Even though not everything has been reported, Cowling said more 13,000 meals had been served since Monday and this does not include what individual churches have done.
There have been 1,300 ministry contacts, four professions of faith and three other decisions. There have been 400 Bibles and 200 tracts distributed.
“To be honest, we would have given out more Bibles and tracts but our chaplains and crews just ran out.
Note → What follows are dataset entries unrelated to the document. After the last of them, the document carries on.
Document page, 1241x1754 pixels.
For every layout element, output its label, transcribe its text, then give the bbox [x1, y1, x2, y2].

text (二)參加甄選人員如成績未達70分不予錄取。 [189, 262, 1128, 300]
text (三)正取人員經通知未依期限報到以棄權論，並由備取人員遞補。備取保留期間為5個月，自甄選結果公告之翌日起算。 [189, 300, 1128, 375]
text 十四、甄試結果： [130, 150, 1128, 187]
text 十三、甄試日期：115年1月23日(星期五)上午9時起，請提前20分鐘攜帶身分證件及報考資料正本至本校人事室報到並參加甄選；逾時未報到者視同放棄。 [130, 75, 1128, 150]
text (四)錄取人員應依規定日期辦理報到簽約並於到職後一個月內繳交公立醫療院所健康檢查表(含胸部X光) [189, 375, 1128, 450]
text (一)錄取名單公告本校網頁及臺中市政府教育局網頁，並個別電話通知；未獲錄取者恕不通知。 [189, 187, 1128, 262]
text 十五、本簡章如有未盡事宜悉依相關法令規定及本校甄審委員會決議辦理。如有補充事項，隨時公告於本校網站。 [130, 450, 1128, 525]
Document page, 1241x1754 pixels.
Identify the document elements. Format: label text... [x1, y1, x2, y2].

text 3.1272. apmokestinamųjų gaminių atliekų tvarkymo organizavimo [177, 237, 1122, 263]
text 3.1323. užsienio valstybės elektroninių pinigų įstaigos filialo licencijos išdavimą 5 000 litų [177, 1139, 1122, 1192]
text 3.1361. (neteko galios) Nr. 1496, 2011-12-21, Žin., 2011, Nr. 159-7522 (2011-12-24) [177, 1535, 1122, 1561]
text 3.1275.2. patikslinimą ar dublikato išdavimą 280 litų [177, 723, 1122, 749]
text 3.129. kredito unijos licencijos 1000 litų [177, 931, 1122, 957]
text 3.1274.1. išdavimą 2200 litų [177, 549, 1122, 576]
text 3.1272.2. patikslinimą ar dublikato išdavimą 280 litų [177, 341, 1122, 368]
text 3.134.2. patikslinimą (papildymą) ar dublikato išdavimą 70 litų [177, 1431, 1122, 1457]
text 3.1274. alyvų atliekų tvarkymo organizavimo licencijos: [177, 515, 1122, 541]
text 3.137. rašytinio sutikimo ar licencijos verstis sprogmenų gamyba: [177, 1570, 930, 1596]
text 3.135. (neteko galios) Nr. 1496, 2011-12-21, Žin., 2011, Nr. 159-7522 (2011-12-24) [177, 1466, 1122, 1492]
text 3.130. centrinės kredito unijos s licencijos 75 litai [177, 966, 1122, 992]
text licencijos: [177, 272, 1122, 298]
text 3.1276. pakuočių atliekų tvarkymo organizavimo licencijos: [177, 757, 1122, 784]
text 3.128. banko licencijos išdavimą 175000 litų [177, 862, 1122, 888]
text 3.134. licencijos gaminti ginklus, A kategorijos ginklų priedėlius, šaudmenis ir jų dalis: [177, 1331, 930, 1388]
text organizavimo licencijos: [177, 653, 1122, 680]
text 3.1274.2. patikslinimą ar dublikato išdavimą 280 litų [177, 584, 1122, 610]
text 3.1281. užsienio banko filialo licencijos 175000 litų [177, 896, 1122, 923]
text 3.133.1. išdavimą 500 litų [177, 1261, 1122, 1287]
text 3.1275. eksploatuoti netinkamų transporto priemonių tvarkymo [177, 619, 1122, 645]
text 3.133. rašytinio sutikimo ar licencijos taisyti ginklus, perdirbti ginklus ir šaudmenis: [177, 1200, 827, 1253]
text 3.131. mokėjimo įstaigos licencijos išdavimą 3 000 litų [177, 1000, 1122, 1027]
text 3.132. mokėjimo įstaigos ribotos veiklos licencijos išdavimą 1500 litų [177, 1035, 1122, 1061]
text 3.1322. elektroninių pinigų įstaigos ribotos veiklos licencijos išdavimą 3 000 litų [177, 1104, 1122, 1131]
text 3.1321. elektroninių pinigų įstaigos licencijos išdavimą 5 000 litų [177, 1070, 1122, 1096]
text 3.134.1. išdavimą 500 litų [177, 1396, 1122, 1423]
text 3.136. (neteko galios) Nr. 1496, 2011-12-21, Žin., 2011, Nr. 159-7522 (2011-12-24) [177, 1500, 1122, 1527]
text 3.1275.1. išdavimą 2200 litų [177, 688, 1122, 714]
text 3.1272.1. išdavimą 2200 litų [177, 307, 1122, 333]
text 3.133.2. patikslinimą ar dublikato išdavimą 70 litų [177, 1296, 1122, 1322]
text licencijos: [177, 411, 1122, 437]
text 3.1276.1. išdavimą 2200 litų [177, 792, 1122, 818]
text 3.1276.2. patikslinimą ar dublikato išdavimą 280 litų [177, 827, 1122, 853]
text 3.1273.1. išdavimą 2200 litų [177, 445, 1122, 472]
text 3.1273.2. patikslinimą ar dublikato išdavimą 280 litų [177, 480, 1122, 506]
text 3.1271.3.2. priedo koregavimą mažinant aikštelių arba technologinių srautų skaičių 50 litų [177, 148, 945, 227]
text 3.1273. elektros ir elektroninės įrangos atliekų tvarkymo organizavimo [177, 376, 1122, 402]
With the second 18-wheeler that got here this morning, we got two more pallets of Bibles and additional tracts,” Cowling said.
The shower and laundry units reported more 1,200 people have taken showers and 700 loads of laundry washed.
The two container loads of supplies included 6 pallets of bottled water [12,000 bottles], 6 pallets of blankets, 4 pallets containing packs of trash bags, masks and suits for mud-out and spraying, 6 pallets of paper products and 4 pallets of Shockwave, which is ‘the best stuff available for mold remediation.’
“The driver of the 18-wheeler dropped supplies here Monday, drove to Flint, Mich., and delivered a second resupply here this morning,” said Cowling. “He said he will be back here very soon.”